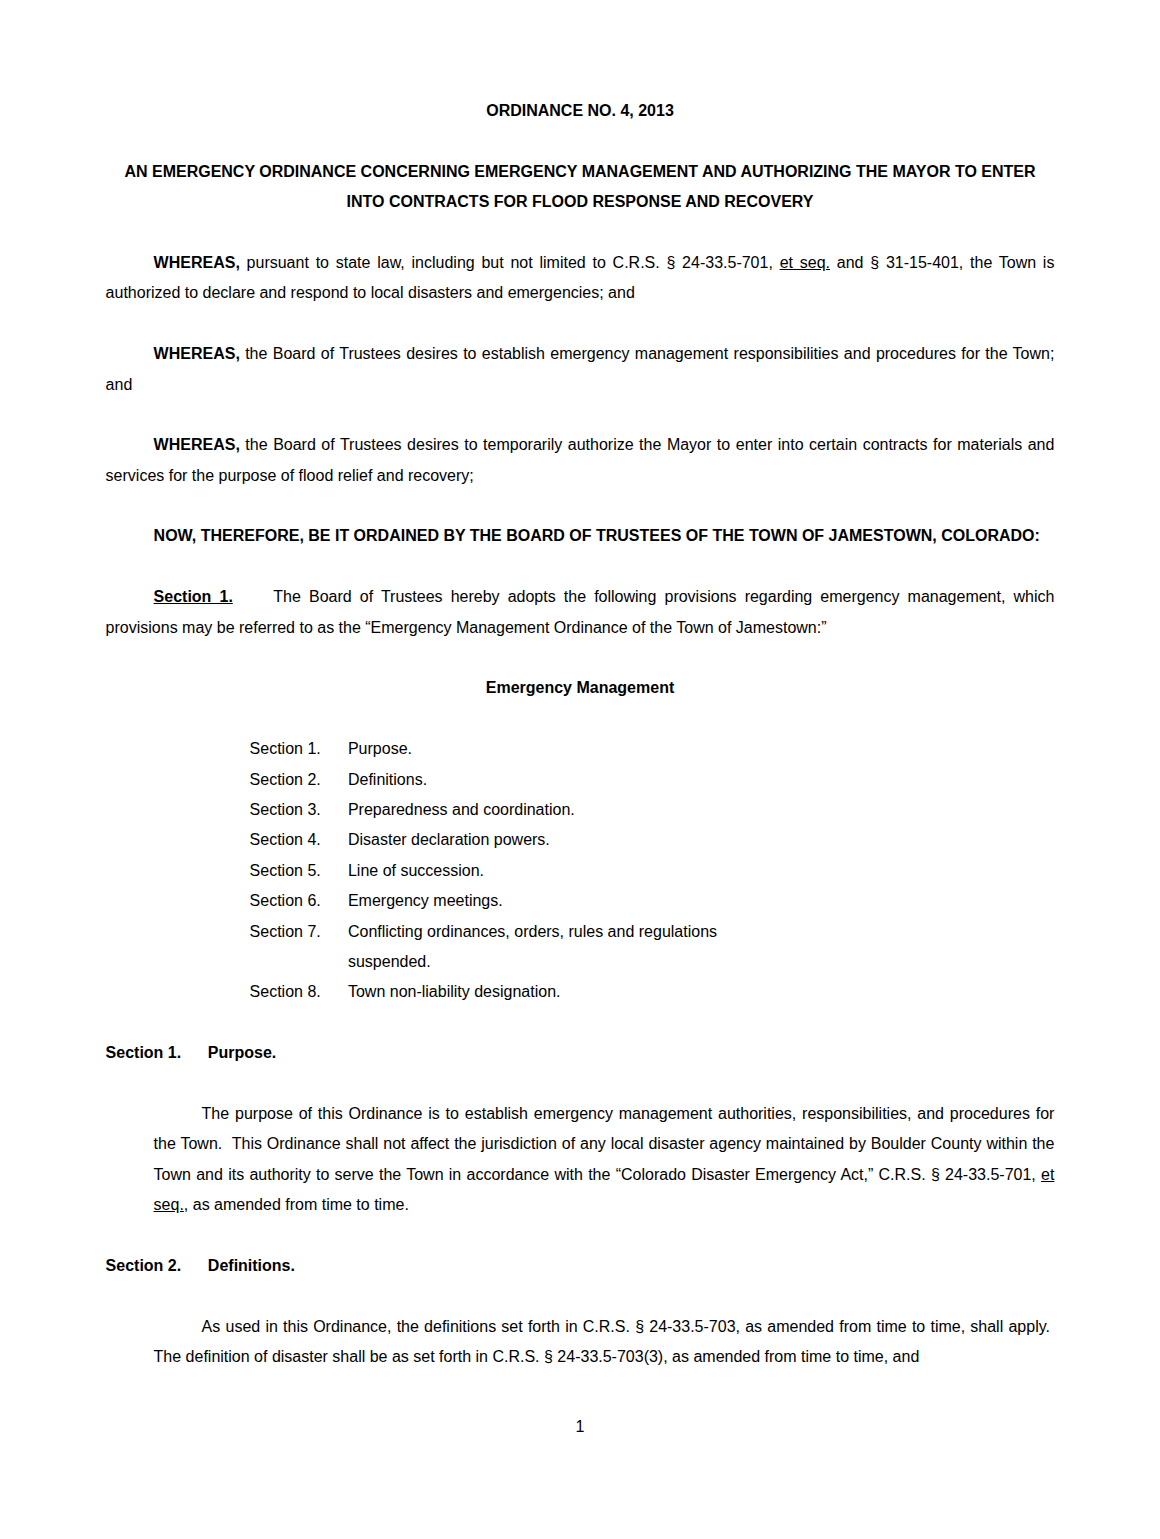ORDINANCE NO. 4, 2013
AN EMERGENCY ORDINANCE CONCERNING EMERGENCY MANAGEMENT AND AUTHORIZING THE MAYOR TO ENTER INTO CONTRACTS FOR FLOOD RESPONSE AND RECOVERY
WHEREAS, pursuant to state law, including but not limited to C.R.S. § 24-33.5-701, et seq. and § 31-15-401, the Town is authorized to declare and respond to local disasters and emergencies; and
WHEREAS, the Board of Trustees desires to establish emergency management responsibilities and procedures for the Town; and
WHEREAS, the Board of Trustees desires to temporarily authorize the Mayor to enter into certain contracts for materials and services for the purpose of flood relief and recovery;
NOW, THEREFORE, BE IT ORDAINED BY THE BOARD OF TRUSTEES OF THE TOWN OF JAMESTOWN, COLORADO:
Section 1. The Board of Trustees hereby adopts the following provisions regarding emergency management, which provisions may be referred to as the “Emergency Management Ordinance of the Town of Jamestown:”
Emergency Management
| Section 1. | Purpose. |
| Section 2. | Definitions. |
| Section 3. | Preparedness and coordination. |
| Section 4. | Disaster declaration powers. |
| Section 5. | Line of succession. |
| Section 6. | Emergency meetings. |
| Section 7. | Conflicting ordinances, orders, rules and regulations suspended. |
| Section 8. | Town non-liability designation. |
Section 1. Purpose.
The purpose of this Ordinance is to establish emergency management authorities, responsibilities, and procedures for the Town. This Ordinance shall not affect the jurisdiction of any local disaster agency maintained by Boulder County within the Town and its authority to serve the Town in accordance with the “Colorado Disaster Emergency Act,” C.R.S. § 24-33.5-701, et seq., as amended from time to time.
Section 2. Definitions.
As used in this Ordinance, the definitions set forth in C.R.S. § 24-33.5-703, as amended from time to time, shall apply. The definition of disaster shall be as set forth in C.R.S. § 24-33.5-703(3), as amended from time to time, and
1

——

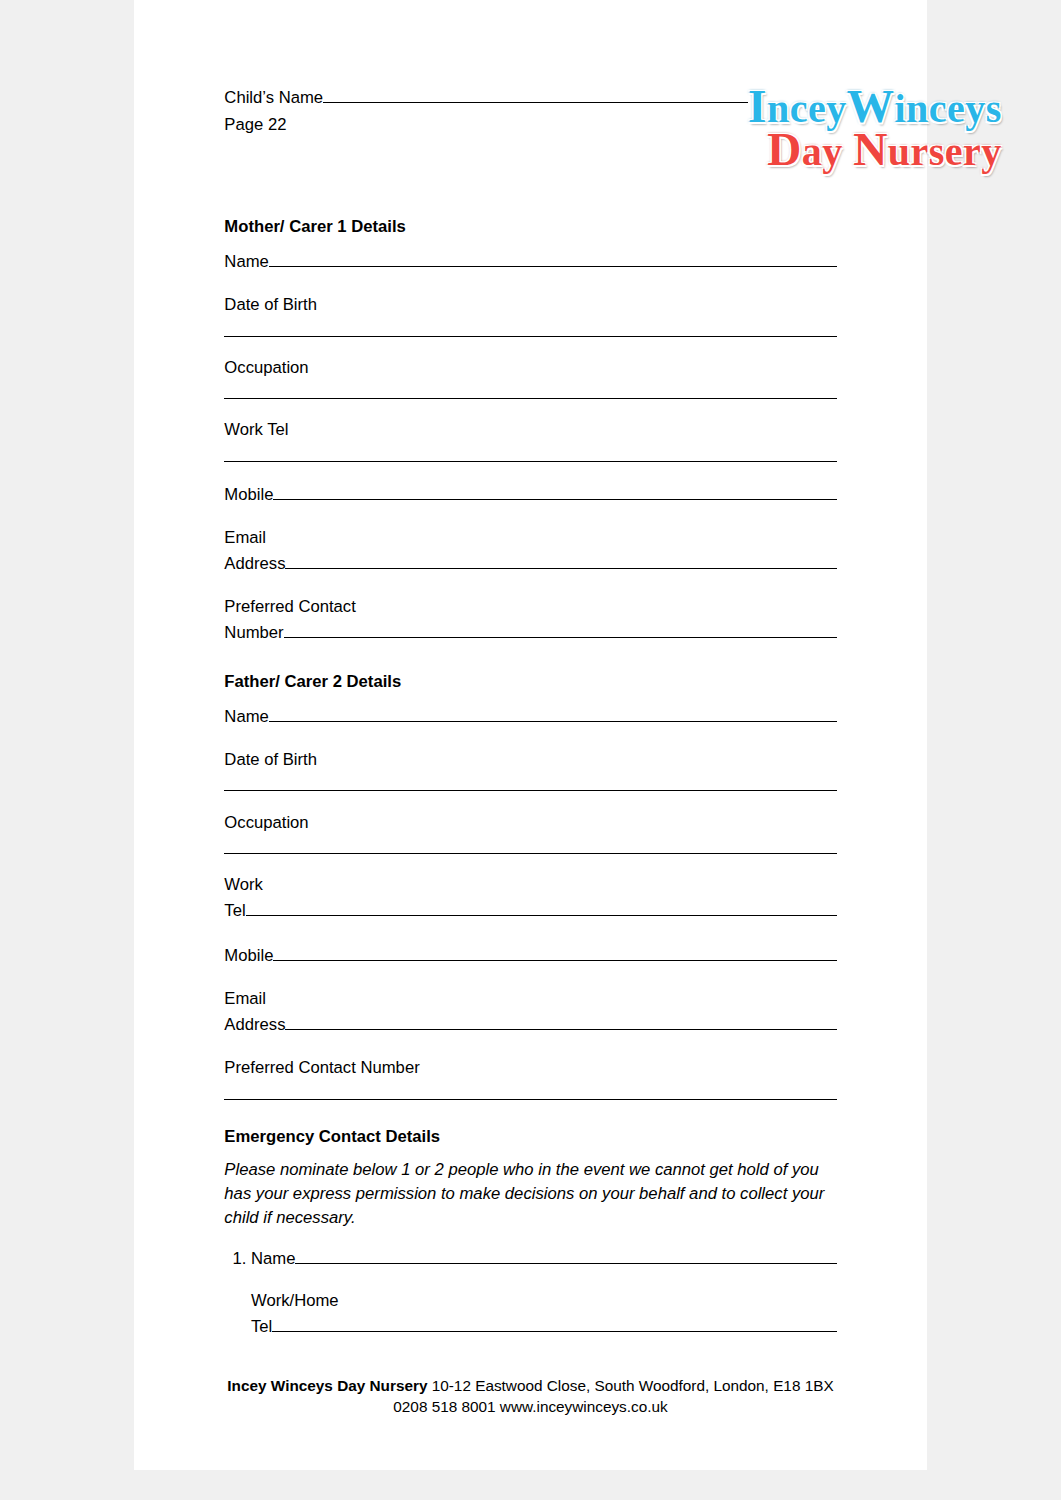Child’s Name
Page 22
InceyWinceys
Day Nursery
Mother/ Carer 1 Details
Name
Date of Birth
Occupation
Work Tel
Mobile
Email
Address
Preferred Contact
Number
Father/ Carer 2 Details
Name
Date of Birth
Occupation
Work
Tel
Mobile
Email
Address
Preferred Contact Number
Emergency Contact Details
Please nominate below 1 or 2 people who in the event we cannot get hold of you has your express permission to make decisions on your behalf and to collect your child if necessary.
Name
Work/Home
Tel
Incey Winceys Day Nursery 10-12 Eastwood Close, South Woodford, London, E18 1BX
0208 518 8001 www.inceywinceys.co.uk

——

In the material above, one part opens with the line containing "ORDINANCE NO. 4, 2013" and closes with the line containing "Section 1. Purpose.". Write out that part exactly and skip its pictures.

ORDINANCE NO. 4, 2013
AN EMERGENCY ORDINANCE CONCERNING EMERGENCY MANAGEMENT AND AUTHORIZING THE MAYOR TO ENTER INTO CONTRACTS FOR FLOOD RESPONSE AND RECOVERY
WHEREAS, pursuant to state law, including but not limited to C.R.S. § 24-33.5-701, et seq. and § 31-15-401, the Town is authorized to declare and respond to local disasters and emergencies; and
WHEREAS, the Board of Trustees desires to establish emergency management responsibilities and procedures for the Town; and
WHEREAS, the Board of Trustees desires to temporarily authorize the Mayor to enter into certain contracts for materials and services for the purpose of flood relief and recovery;
NOW, THEREFORE, BE IT ORDAINED BY THE BOARD OF TRUSTEES OF THE TOWN OF JAMESTOWN, COLORADO:
Section 1. The Board of Trustees hereby adopts the following provisions regarding emergency management, which provisions may be referred to as the “Emergency Management Ordinance of the Town of Jamestown:”
Emergency Management
| Section 1. | Purpose. |
| Section 2. | Definitions. |
| Section 3. | Preparedness and coordination. |
| Section 4. | Disaster declaration powers. |
| Section 5. | Line of succession. |
| Section 6. | Emergency meetings. |
| Section 7. | Conflicting ordinances, orders, rules and regulations suspended. |
| Section 8. | Town non-liability designation. |
Section 1. Purpose.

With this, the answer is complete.